_What to do_
Transcribe the lines of the material from its beginning through the line containing "funcionários. A assessoria de impren", both ends included. Leave the pictures out of your answer.

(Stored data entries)
·····

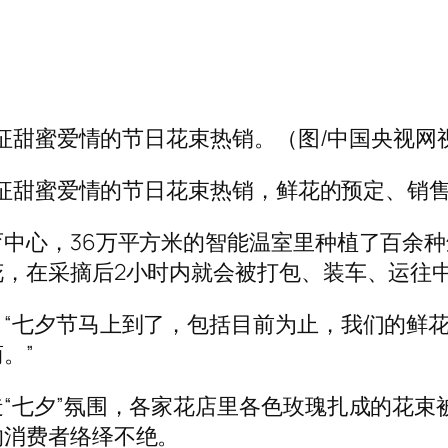
象征甜蜜爱情的节日花束热销。（图/中国央视网
种象征甜蜜爱情的节日花束热销，鲜花的预定、销
中心，36万平方米的智能温室里种植了百余
，在采摘后2小时内就会被打包、装车、运往中
“七夕节马上到了，包括目前为止，我们的鲜
。”
“七夕”氛围，各家花店里各色玫瑰扎成的花束
的消费者络绎不绝。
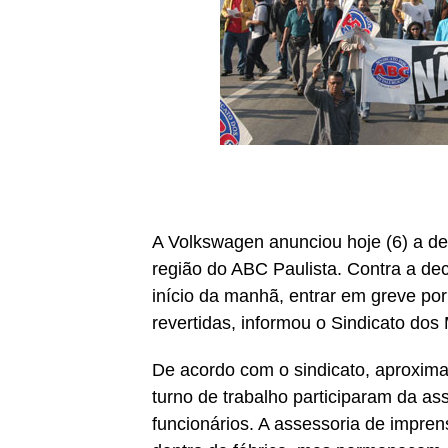
A Volkswagen anunciou hoje (6) a de
região do ABC Paulista. Contra a de
início da manhã, entrar em greve po
revertidas, informou o Sindicato dos
De acordo com o sindicato, aproxima
turno de trabalho participaram da as
funcionários. A assessoria de impren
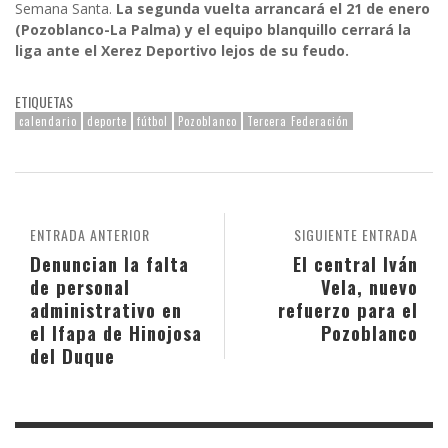
Semana Santa.
La segunda vuelta arrancará el 21 de enero
(Pozoblanco-La Palma) y el equipo blanquillo cerrará la
liga ante el Xerez Deportivo lejos de su feudo.
ETIQUETAS
calendario
deporte
fútbol
Pozoblanco
Tercera Federación
ENTRADA ANTERIOR
SIGUIENTE ENTRADA
Denuncian la falta
El central Iván
de personal
Vela, nuevo
administrativo en
refuerzo para el
el Ifapa de Hinojosa
Pozoblanco
del Duque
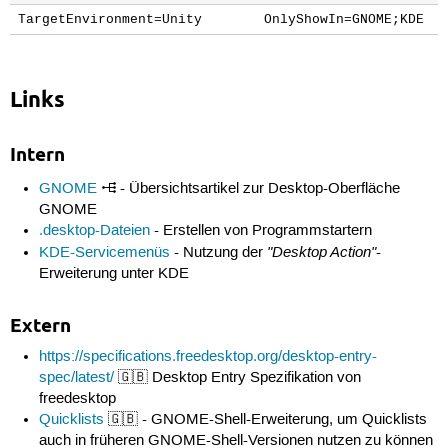
Exec=xdg-open https://forum.ubuntuusers.de/newposts/

TargetEnvironment=Unity
OnlyShowIn=GNOME;KDE
OnlyShowIn=GNOME;KDE

[Desktop Action Wiki]

Name=Wiki

Links
Name[de]=Wiki

Exec=xdg-open https://wiki.ubuntuusers.de/

OnlyShowIn=GNOME;KDE

Intern
[Desktop Action Suche]

Name=Suche

GNOME
- Übersichtsartikel zur Desktop-Oberfläche
Name[de]=Suche

GNOME
Exec=xdg-open https://ubuntuusers.de/search/

.desktop-Dateien
- Erstellen von Programmstartern
OnlyShowIn=GNOME;KDE

"Desktop Action"
KDE-Servicemenüs
- Nutzung der
-
Erweiterung unter KDE
[Desktop Action Nachrichten]

Name=Private Nachrichten

Name[de]=Private Nachrichten

Extern
Exec=xdg-open https://ubuntuusers.de/privmsg/inbox/

OnlyShowIn=GNOME;KDE

https://specifications.freedesktop.org/desktop-entry-
spec/latest/
🇬🇧 Desktop Entry Spezifikation von
[Desktop Action Kontrollzentrum]

freedesktop
Name=Kontrollzentrum

Quicklists
🇬🇧 - GNOME-Shell-Erweiterung, um Quicklists
Name[de]=Kontrollzentrum

Exec=xdg-open https://ubuntuusers.de/usercp/

auch in früheren GNOME-Shell-Versionen nutzen zu können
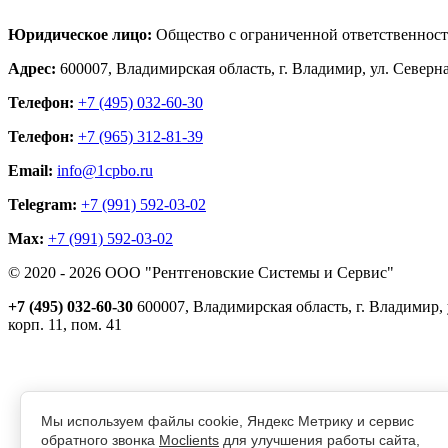
Юридическое лицо:
Общество с ограниченной ответственнос
Адрес:
600007, Владимирская область, г. Владимир, ул. Северная,
Телефон:
+7 (495) 032-60-30
Телефон:
+7 (965) 312-81-39
Email:
info@1cpbo.ru
Telegram:
+7 (991) 592-03-02
Max:
+7 (991) 592-03-02
© 2020 - 2026 ООО "Рентгеновские Системы и Сервис"
+7 (495) 032-60-30
600007, Владимирская область, г. Владимир, у
корп. 11, пом. 41
Реквизиты
Политика обработки персональных данных
Пользовательское соглашение
Согласие на получение рекламно-информационной рассылки
Мы используем файлы cookie, Яндекс Метрику и сервис
Главная
обратного звонка
Moclients
для улучшения работы сайта,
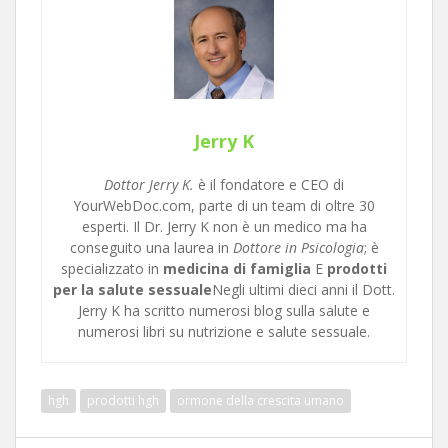
Jerry K
Dottor Jerry K.
è il fondatore e CEO di
YourWebDoc.com, parte di un team di oltre 30
esperti. Il Dr. Jerry K non è un medico ma ha
conseguito una laurea in
Dottore in Psicologia
; è
specializzato in
medicina di famiglia
E
prodotti
per la salute sessuale
Negli ultimi dieci anni il Dott.
Jerry K ha scritto numerosi blog sulla salute e
numerosi libri su nutrizione e salute sessuale.
hgh
prodotti hgh
ormone della crescita umano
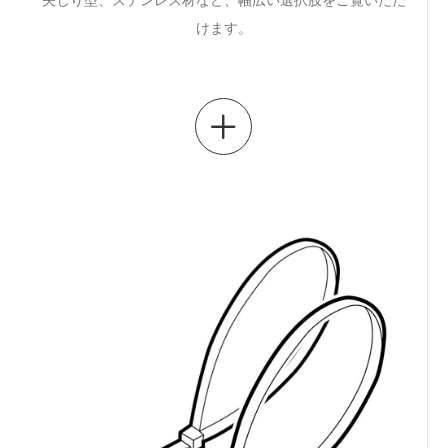
矢じり型、ステンレス材など、幅広い選択肢をご覧いただ
けます。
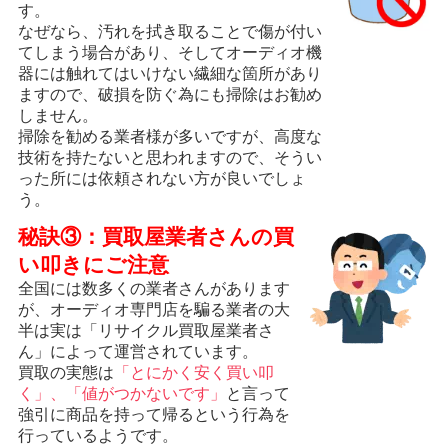
す。
なぜなら、汚れを拭き取ることで傷が付い
てしまう場合があり、そしてオーディオ機
器には触れてはいけない繊細な箇所があり
ますので、破損を防ぐ為にも掃除はお勧め
しません。
掃除を勧める業者様が多いですが、高度な
技術を持たないと思われますので、そうい
った所には依頼されない方が良いでしょ
う。
秘訣③：買取屋業者さんの買
い叩きにご注意
全国には数多くの業者さんがあります
が、オーディオ専門店を騙る業者の大
半は実は「リサイクル買取屋業者さ
ん」によって運営されています。
買取の実態は
「とにかく安く買い叩
く」、「値がつかないです」
と言って
強引に商品を持って帰るという行為を
行っているようです。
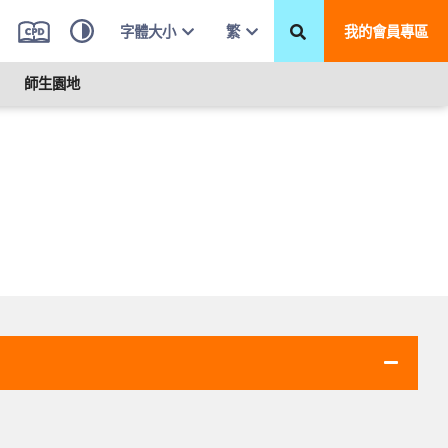
字體大小
繁
我的會員專區
師生園地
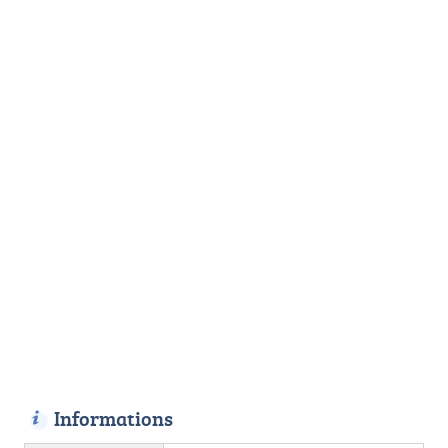
Informations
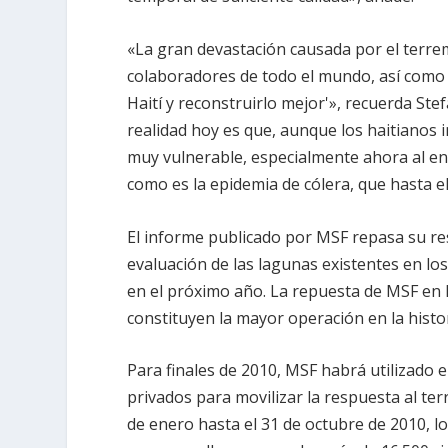
«La gran devastación causada por el terr
colaboradores de todo el mundo, así como 
Haití y reconstruirlo mejor'», recuerda Ste
realidad hoy es que, aunque los haitianos 
muy vulnerable, especialmente ahora al en
como es la epidemia de cólera, que hasta 
El informe publicado por MSF repasa su res
evaluación de las lagunas existentes en lo
en el próximo año. La repuesta de MSF en H
constituyen la mayor operación en la histor
Para finales de 2010, MSF habrá utilizado 
privados para movilizar la respuesta al te
de enero hasta el 31 de octubre de 2010, 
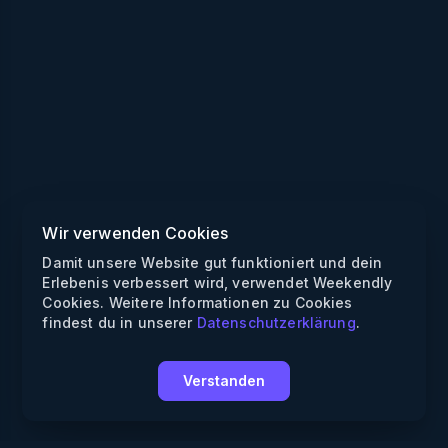
Wir verwenden Cookies
Damit unsere Website gut funktioniert und dein
Erlebenis verbessert wird, verwendet Weekendly
Cookies. Weitere Informationen zu Cookies
findest du in unserer
Datenschutzerklärung
.
Verstanden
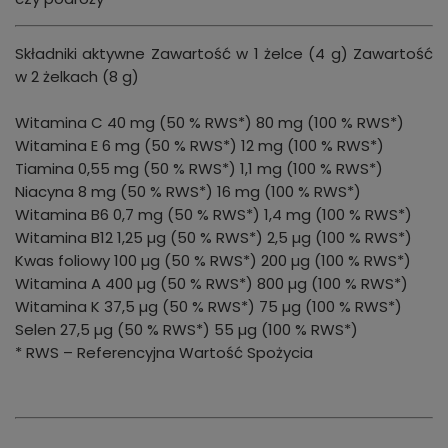
Składniki aktywne Zawartość w 1 żelce (4 g) Zawartość
w 2 żelkach (8 g)
Witamina C 40 mg (50 % RWS*) 80 mg (100 % RWS*)
Witamina E 6 mg (50 % RWS*) 12 mg (100 % RWS*)
Tiamina 0,55 mg (50 % RWS*) 1,1 mg (100 % RWS*)
Niacyna 8 mg (50 % RWS*) 16 mg (100 % RWS*)
Witamina B6 0,7 mg (50 % RWS*) 1,4 mg (100 % RWS*)
Witamina B12 1,25 µg (50 % RWS*) 2,5 µg (100 % RWS*)
Kwas foliowy 100 µg (50 % RWS*) 200 µg (100 % RWS*)
Witamina A 400 µg (50 % RWS*) 800 µg (100 % RWS*)
Witamina K 37,5 µg (50 % RWS*) 75 µg (100 % RWS*)
Selen 27,5 µg (50 % RWS*) 55 µg (100 % RWS*)
* RWS – Referencyjna Wartość Spożycia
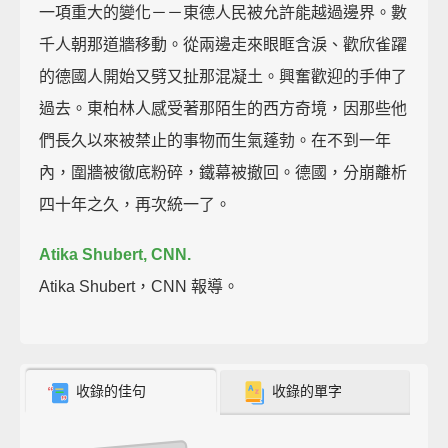
一項重大的變化－－東德人民被允許能越過邊界。數
千人朝那道牆移動。從兩邊走來眼眶含淚、歡欣雀躍
的德國人開始又劈又扯那混凝土。興奮歡迎的手伸了
過去。東柏林人感受著那陌生的西方奇境，因那些他
們長久以來被禁止的事物而生氣蓬勃。在不到一年
內，圍牆被徹底粉碎，鐵幕被撤回。德國，分崩離析
四十年之久，再次統一了。
Atika Shubert, CNN.
Atika Shubert，CNN 報導。
收錄的佳句
收錄的單字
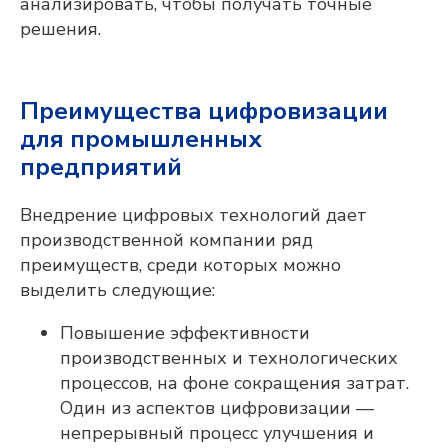
анализировать, чтобы получать точные
решения.
Преимущества цифровизации
для промышленных
предприятий
Внедрение цифровых технологий дает
производственной компании ряд
преимуществ, среди которых можно
выделить следующие:
Повышение эффективности
производственных и технологических
процессов, на фоне сокращения затрат.
Один из аспектов цифровизации —
непрерывный процесс улучшения и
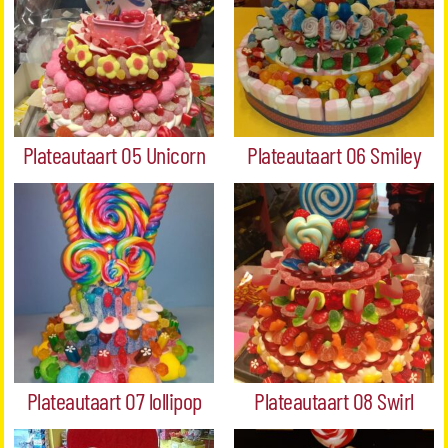
Plateautaart 05 Unicorn
Plateautaart 06 Smiley
Plateautaart 07 lollipop
Plateautaart 08 Swirl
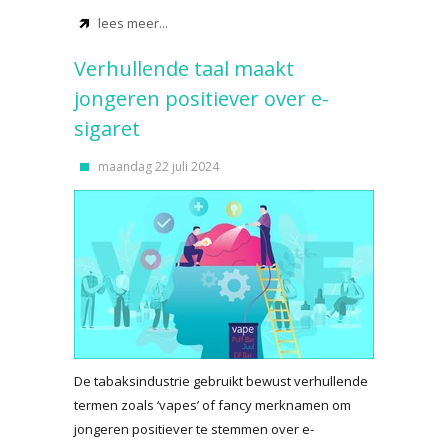
lees meer...
Verhullende taal maakt
jongeren positiever over e-
sigaret
maandag 22 juli 2024
De tabaksindustrie gebruikt bewust verhullende
termen zoals ‘vapes’ of fancy merknamen om
jongeren positiever te stemmen over e-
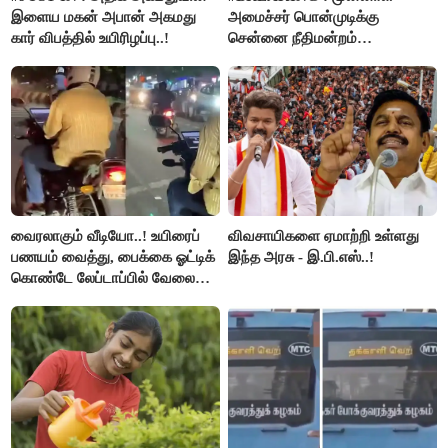
இளைய மகன் அபான் அகமது
அமைச்சர் பொன்முடிக்கு
கார் விபத்தில் உயிரிழப்பு..!
சென்னை நீதிமன்றம்
பிடிவாரண்ட்..!
வைரலாகும் வீடியோ..! உயிரைப்
விவசாயிகளை ஏமாற்றி உள்ளது
பணயம் வைத்து, பைக்கை ஓட்டிக்
இந்த அரசு - இ.பி.எஸ்..!
கொண்டே லேப்டாப்பில் வேலை
பார்த்த நபர்..!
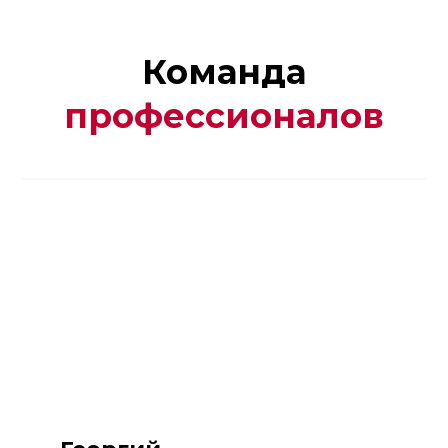
Команда
профессионалов
Реклама. ООО "Автотракт-Владимир". erid:
2W5zFJo9PhT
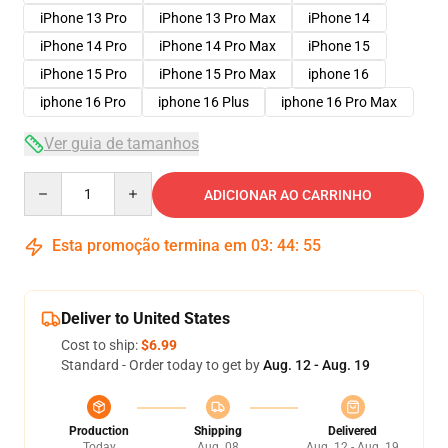
iPhone 13 Pro
iPhone 13 Pro Max
iPhone 14
iPhone 14 Pro
iPhone 14 Pro Max
iPhone 15
iPhone 15 Pro
iPhone 15 Pro Max
iphone 16
iphone 16 Pro
iphone 16 Plus
iphone 16 Pro Max
Ver guia de tamanhos
Quantity
ADICIONAR AO CARRINHO
Esta promoção termina em
03
:
44
:
54
Deliver to United States
Cost to ship:
$6.99
Standard - Order today to get by
Aug. 12 - Aug. 19
Production
Shipping
Delivered
Today
Aug. 08
Aug. 12 - Aug. 19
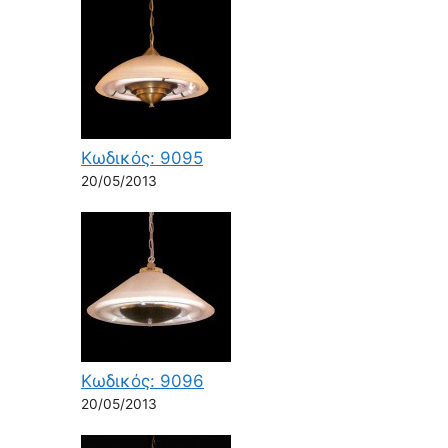
Κωδικός: 9095
20/05/2013
Κωδικός: 9096
20/05/2013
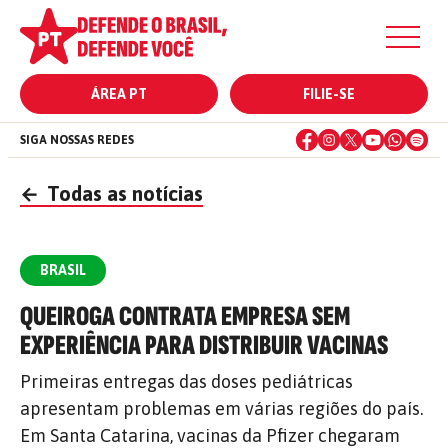
ÁREA PT
FILIE-SE
SIGA NOSSAS REDES
←
Todas as notícias
BRASIL
QUEIROGA CONTRATA EMPRESA SEM
EXPERIÊNCIA PARA DISTRIBUIR VACINAS
Primeiras entregas das doses pediátricas
apresentam problemas em várias regiões do país.
Em Santa Catarina, vacinas da Pfizer chegaram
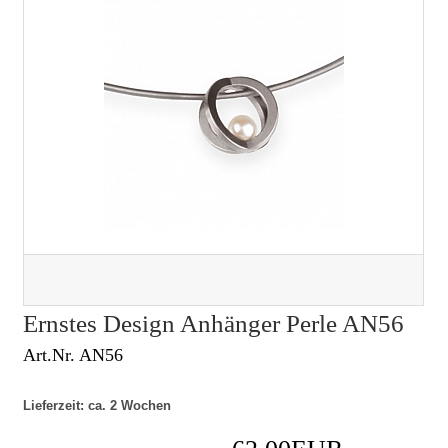
Ernstes Design Anhänger Perle AN56
Art.Nr. AN56
Lieferzeit: ca. 2 Wochen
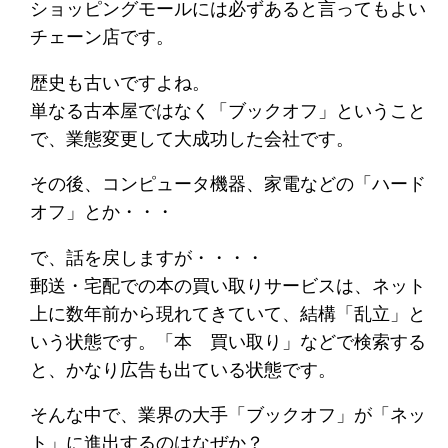
ショッピングモールには必ずあると言ってもよい
チェーン店です。
歴史も古いですよね。
単なる古本屋ではなく「ブックオフ」ということ
で、業態変更して大成功した会社です。
その後、コンピュータ機器、家電などの「ハード
オフ」とか・・・
で、話を戻しますが・・・・
郵送・宅配での本の買い取りサービスは、ネット
上に数年前から現れてきていて、結構「乱立」と
いう状態です。「本 買い取り」などで検索する
と、かなり広告も出ている状態です。
そんな中で、業界の大手「ブックオフ」が「ネッ
ト」に進出するのはなぜか？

·····

_Task solution_
象征甜蜜爱情的节日花束热销。（图/中国央视网
种象征甜蜜爱情的节日花束热销，鲜花的预定、销
中心，36万平方米的智能温室里种植了百余
，在采摘后2小时内就会被打包、装车、运往中
“七夕节马上到了，包括目前为止，我们的鲜
。”
“七夕”氛围，各家花店里各色玫瑰扎成的花束
的消费者络绎不绝。
A Volkswagen anunciou hoje (6) a de
região do ABC Paulista. Contra a de
início da manhã, entrar em greve po
revertidas, informou o Sindicato dos
De acordo com o sindicato, aproxima
turno de trabalho participaram da as
funcionários. A assessoria de impren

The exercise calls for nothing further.